We previously read the ASCII Armor checksum into the body_checksum
variable.
Now we can take our decoded data and compute its checksum, then
Base64-encode that checksum and compare to body_checksum
. If it’s a match then
we can do a victory dance, because the data was not corrupted and it decoded
properly!
var decoded_checksum = base_64.encode(crc24(decoded_body));
if (body_checksum != decoded_checksum) {
alert('Checksum mismatch! (Expected '+body_checksum+', got '+decoded_checksum+')');
return false;
}
...
Opening binary files is easier. The checksums should match!

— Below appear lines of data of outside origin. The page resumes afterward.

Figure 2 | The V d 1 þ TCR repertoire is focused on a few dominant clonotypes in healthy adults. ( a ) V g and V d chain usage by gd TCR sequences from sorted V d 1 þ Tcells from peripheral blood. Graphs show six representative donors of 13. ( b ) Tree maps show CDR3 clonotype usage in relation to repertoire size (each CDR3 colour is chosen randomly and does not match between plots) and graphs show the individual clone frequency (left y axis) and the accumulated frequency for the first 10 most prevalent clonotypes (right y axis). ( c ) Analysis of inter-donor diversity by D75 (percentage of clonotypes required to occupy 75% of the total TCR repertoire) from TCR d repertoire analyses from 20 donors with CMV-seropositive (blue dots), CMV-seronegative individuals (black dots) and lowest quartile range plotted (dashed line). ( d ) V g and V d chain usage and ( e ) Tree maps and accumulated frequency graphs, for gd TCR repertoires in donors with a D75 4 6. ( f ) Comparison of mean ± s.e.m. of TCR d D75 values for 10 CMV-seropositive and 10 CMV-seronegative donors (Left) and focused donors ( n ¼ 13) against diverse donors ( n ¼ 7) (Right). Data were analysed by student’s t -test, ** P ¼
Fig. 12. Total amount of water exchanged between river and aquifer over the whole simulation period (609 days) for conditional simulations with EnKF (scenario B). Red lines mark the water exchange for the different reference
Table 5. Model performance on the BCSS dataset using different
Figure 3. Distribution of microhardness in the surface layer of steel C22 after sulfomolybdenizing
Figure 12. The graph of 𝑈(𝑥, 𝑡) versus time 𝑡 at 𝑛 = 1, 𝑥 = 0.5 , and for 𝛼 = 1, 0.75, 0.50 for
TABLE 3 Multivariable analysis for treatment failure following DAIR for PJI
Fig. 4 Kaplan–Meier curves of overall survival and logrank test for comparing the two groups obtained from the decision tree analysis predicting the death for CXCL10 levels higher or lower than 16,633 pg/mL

We can repeat the same basic steps as far as the read_file
function to read a
binary file into JavaScript. There’s no special decoding required once you get
the file data, but one useful result is to compute the checksum. If you’re
working with the binary version of the same key export as you opened previously
in ASCII Armored format, then the checksum on the data should be the same. This
is useful for proving this whole process is sane.
After all this work, all we got was some lousy binary data in JavaScript.
Actually reading the data and doing something useful with it is a whole ‘nother
can of worms. But not to despair—we have to crawl before we can walk, and walk
before we can run, and I really need some whiskey so I’m done for now.